Deterioração fiscal e aquecimento
O ESTADO DE SÃO PAULO - 30/10/09
É pouco, mas melhor que nada. Em entrevista ao Estado de domingo, o economista Luciano Coutinho saiu de seu caminho para enfatizar a necessidade de se conter a expansão desenfreada de dispêndio de custeio do governo. Embora tenha qualificado sua opinião como a de "um simples economista e cidadão, que por acaso é presidente do BNDES no momento", a manifestação soou como um pequeno sopro de bom senso em meio à crescente insensatez que vem marcando o discurso do governo sobre a evolução do quadro fiscal.
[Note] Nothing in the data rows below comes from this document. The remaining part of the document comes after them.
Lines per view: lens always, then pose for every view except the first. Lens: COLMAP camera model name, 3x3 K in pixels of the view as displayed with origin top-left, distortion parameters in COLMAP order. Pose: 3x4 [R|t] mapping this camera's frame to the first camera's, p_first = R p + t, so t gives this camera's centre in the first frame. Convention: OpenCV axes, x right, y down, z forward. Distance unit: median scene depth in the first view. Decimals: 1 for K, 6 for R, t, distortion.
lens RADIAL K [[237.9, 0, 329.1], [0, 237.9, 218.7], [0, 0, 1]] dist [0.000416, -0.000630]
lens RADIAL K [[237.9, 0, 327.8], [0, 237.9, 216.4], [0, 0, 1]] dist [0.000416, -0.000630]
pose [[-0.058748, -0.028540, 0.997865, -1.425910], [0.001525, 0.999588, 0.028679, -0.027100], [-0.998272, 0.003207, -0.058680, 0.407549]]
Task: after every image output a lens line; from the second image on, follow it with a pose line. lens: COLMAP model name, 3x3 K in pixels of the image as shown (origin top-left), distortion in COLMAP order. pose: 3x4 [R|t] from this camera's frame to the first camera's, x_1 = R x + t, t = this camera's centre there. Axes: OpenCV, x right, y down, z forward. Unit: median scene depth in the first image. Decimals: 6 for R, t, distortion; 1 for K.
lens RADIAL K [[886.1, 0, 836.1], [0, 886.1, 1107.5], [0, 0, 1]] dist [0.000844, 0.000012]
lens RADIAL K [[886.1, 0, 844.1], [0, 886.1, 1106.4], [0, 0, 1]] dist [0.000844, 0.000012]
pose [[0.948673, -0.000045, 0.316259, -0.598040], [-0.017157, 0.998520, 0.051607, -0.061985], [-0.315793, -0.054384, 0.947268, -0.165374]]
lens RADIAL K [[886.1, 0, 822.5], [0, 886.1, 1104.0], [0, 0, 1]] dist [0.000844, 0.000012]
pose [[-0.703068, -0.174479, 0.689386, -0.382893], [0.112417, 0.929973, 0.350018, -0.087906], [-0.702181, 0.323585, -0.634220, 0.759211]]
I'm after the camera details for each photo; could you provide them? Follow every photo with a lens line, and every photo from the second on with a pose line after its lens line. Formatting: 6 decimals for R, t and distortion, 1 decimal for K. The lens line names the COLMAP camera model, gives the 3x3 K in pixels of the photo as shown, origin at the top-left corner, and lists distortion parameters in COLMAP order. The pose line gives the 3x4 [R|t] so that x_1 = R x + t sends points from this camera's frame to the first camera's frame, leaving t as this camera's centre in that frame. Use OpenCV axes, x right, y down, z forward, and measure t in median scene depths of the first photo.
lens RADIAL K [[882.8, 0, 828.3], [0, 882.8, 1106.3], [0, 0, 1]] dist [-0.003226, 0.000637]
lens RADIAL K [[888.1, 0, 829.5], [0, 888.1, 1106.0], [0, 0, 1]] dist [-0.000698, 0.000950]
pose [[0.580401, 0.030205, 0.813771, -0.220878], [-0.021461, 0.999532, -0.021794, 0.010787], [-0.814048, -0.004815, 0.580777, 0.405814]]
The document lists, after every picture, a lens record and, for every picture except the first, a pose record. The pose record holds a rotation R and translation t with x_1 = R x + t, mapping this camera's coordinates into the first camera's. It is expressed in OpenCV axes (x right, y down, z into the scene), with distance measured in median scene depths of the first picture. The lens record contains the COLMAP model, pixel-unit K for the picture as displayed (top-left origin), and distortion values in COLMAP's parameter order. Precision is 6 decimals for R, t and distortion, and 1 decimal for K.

Os mais otimistas, contudo, devem refrear seu entusiasmo. Qualquer que tenha sido a inspiração da manifestação do presidente do BNDES, não há razões para percebê-la como prenúncio de uma guinada na política fiscal do governo. Primeiro, porque Luciano Coutinho não é exatamente um paladino da austeridade fiscal. Acaba de pespegar uma conta de R$ 100 bilhões no Tesouro Nacional. E quer repetir a dose ano que vem. Segundo, porque o presidente Lula continua comprometido até os ossos com a ideia de um ano eleitoral apoteótico, fartamente regado a gasto público. Conta com isso para enfrentar o desafio de fazer sua candidata decolar. E tudo indica que, se os projetos de investimento do governo continuarem empacados, não hesitará em turbinar ainda mais a expansão de gastos de custeio.
Tampouco há razões para ver na manifestação de Luciano Coutinho o prenúncio de que, não obstante toda a farra fiscal preparada para o ano eleitoral, haveria disposição da candidata Dilma Rousseff de apresentar ao País uma plataforma de governo que fizesse da contenção de gastos de custeio o esteio de um programa de crescimento econômico no próximo mandato presidencial. Seria bom se fosse verdade. Mas o fato é que a trajetória da ministra nos últimos anos inviabiliza a adoção desse discurso, ainda que se leve em conta a incrível capacidade de metamorfose que o PT já mostrou ter no passado. Dessa vez vai ser difícil repetir a mesma mágica.
É preciso lembrar que em 2005, quando o ministro Antonio Palocci defendeu esforço similar de contenção da expansão dos gastos de custeio do governo federal, a ministra Dilma Rousseff, coadjuvada pelo ministro Guido Mantega, fez de tudo para torpedear a iniciativa. E, desde que o presidente Lula se permitiu a extravagância de escolher um ministro da Fazenda que jamais lhe dissesse não, Dilma Rousseff tem formado com Mantega uma imbatível dobradinha na defesa da expansão de gastos de custeio, pronta a recorrer a todo o tipo de mistificação. Por exemplo, rotulando qualquer crítica ao descontrole de gastos do governo como "defesa do Estado mínimo".
É difícil, portanto, que Dilma Rousseff se sinta confortável para defender em campanha um programa de contenção de gastos de custeio do governo, como parte de um esforço de aumento da taxa de investimento no País, como agora prega Luciano Coutinho. O problema, contudo, é que as contas públicas continuam em franca e incômoda deterioração. A Fazenda enfrenta uma combinação perversa de expansão desmesurada de gasto com desesperante dificuldade de reverter a perda de eficiência da máquina arrecadadora que adveio do insensato aparelhamento que Mantega orquestrou na Receita Federal. Não obstante a vigorosa recuperação da economia, a arrecadação federal continua em queda.
Premido pela deterioração do quadro fiscal, o governo tem aventado a criação de um novo tributo a cada mês. Não faz muito tempo, tentou ressuscitar a CPMF, com uma alíquota mais baixa, "para a Saúde". Há poucas semanas lançou o balão de ensaio da taxação de exportações, uma proposta que há muito encanta admiradores locais da desastrosa política neoperonista adotada já há vários anos na Argentina. Mais recentemente, surgiu uma terceira ideia, imediatamente posta em prática. Os 2% de IOF sobre entrada de capitais, por inócuos que possam ser nos seus efeitos sobre o câmbio, trarão um reforço não desprezível à arrecadação. Mas não a ponto de evitar a brutal erosão da situação fiscal que estará evidenciada quando as contas de 2009 forem afinal divulgadas no começo do ano que vem.
Essa perspectiva aponta para um quadro de crescente desconforto de Mantega perante o Planalto nos próximos meses. Para o governo, pode ser conveniente já ter alguém com discurso adequado no aquecimento.
Rogério L. Furquim Werneck, economista, doutor pela Universidade Harvard, é professor titular do Departamento de Economia da PUC-Rio.